____ PROVIDED RECORDS
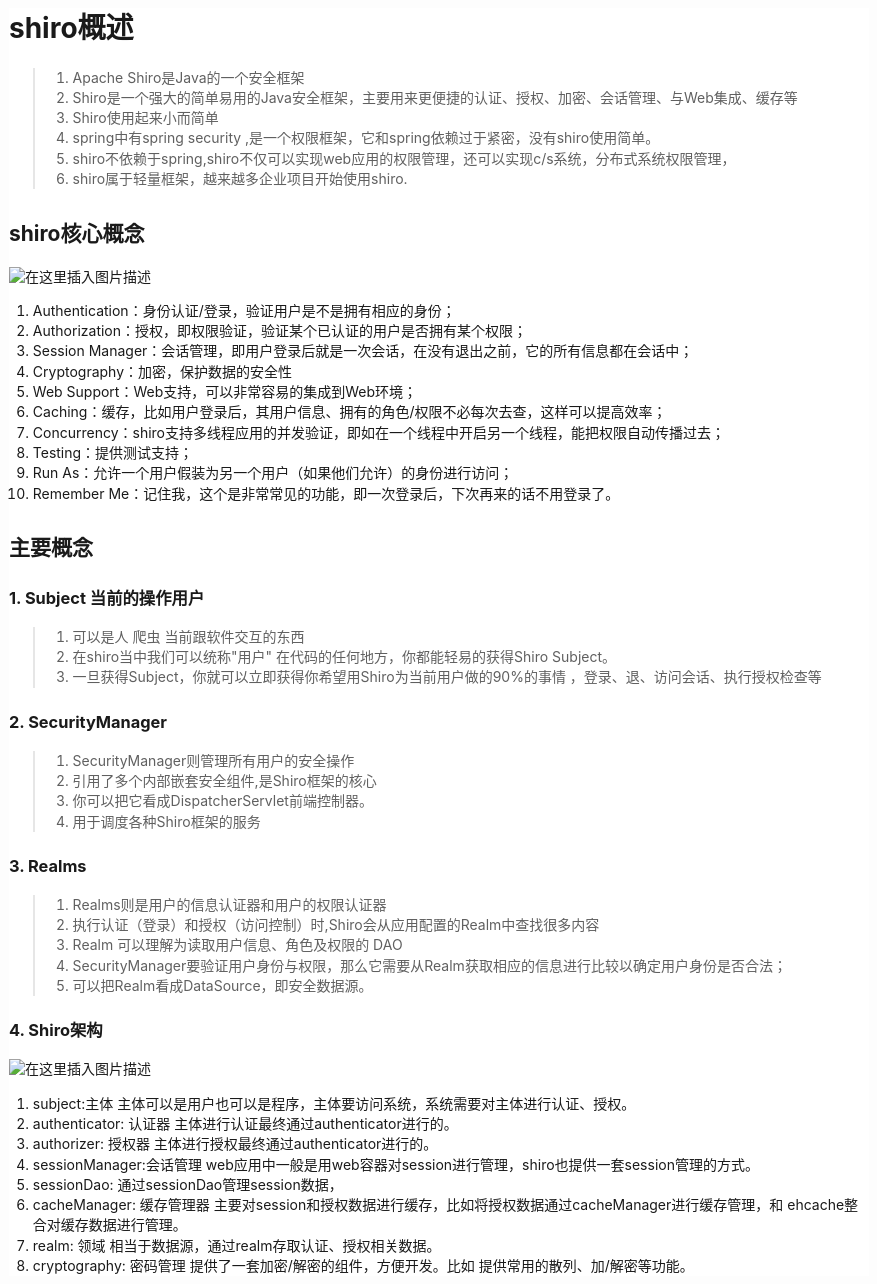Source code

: 
# shiro概述

> 1. Apache Shiro是Java的一个安全框架
> 2. Shiro是一个强大的简单易用的Java安全框架，主要用来更便捷的认证、授权、加密、会话管理、与Web集成、缓存等
> 3. Shiro使用起来小而简单
> 3. spring中有spring security ,是一个权限框架，它和spring依赖过于紧密，没有shiro使用简单。 
> 4. shiro不依赖于spring,shiro不仅可以实现web应用的权限管理，还可以实现c/s系统，分布式系统权限管理，
> 5. shiro属于轻量框架，越来越多企业项目开始使用shiro.

## shiro核心概念
![在这里插入图片描述](https://img-blog.csdnimg.cn/20200413110839579.png?x-oss-process=image/watermark,type_ZmFuZ3poZW5naGVpdGk,shadow_10,text_aHR0cHM6Ly9ibG9nLmNzZG4ubmV0L2pva2VyZGoyMzM=,size_16,color_FFFFFF,t_70)
1. Authentication：身份认证/登录，验证用户是不是拥有相应的身份；
2. Authorization：授权，即权限验证，验证某个已认证的用户是否拥有某个权限；
3. Session Manager：会话管理，即用户登录后就是一次会话，在没有退出之前，它的所有信息都在会话中；
4. Cryptography：加密，保护数据的安全性
5. Web Support：Web支持，可以非常容易的集成到Web环境；
6. Caching：缓存，比如用户登录后，其用户信息、拥有的角色/权限不必每次去查，这样可以提高效率；
7. Concurrency：shiro支持多线程应用的并发验证，即如在一个线程中开启另一个线程，能把权限自动传播过去；
8. Testing：提供测试支持；
9. Run As：允许一个用户假装为另一个用户（如果他们允许）的身份进行访问；
10. Remember Me：记住我，这个是非常常见的功能，即一次登录后，下次再来的话不用登录了。 

## 主要概念
### 1. Subject 当前的操作用户

>1.  可以是人 爬虫 当前跟软件交互的东西
> 2. 在shiro当中我们可以统称"用户" 在代码的任何地方，你都能轻易的获得Shiro Subject。
> 3. 一旦获得Subject，你就可以立即获得你希望用Shiro为当前用户做的90%的事情 ，登录、退、访问会话、执行授权检查等 

### 2. SecurityManager

> 1. SecurityManager则管理所有用户的安全操作
> 2. 引用了多个内部嵌套安全组件,是Shiro框架的核心
> 3. 你可以把它看成DispatcherServlet前端控制器。
> 4. 用于调度各种Shiro框架的服务

### 3. Realms

> 1. Realms则是用户的信息认证器和用户的权限认证器
> 2. 执行认证（登录）和授权（访问控制）时,Shiro会从应用配置的Realm中查找很多内容
> 3. Realm 可以理解为读取用户信息、角色及权限的 DAO
> 4. SecurityManager要验证用户身份与权限，那么它需要从Realm获取相应的信息进行比较以确定用户身份是否合法；
> 5. 可以把Realm看成DataSource，即安全数据源。

### 4. Shiro架构
![在这里插入图片描述](https://img-blog.csdnimg.cn/20200413111313245.png?x-oss-process=image/watermark,type_ZmFuZ3poZW5naGVpdGk,shadow_10,text_aHR0cHM6Ly9ibG9nLmNzZG4ubmV0L2pva2VyZGoyMzM=,size_16,color_FFFFFF,t_70)
1. subject:主体 主体可以是用户也可以是程序，主体要访问系统，系统需要对主体进行认证、授权。
2. authenticator: 认证器 主体进行认证最终通过authenticator进行的。 
3. authorizer: 授权器 主体进行授权最终通过authenticator进行的。 
4. sessionManager:会话管理 web应用中一般是用web容器对session进行管理，shiro也提供一套session管理的方式。 
5. sessionDao: 通过sessionDao管理session数据， 
6. cacheManager: 缓存管理器 主要对session和授权数据进行缓存，比如将授权数据通过cacheManager进行缓存管理，和 ehcache整合对缓存数据进行管理。 
7. realm: 领域 相当于数据源，通过realm存取认证、授权相关数据。 
8. cryptography: 密码管理 提供了一套加密/解密的组件，方便开发。比如 提供常用的散列、加/解密等功能。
________
_REQUEST_
Only the lines containing the string "会话管理" are needed; pull them out of the records.

_EXERCISE RESPONSE_
> 2. Shiro是一个强大的简单易用的Java安全框架，主要用来更便捷的认证、授权、加密、会话管理、与Web集成、缓存等
3. Session Manager：会话管理，即用户登录后就是一次会话，在没有退出之前，它的所有信息都在会话中；
4. sessionManager:会话管理 web应用中一般是用web容器对session进行管理，shiro也提供一套session管理的方式。 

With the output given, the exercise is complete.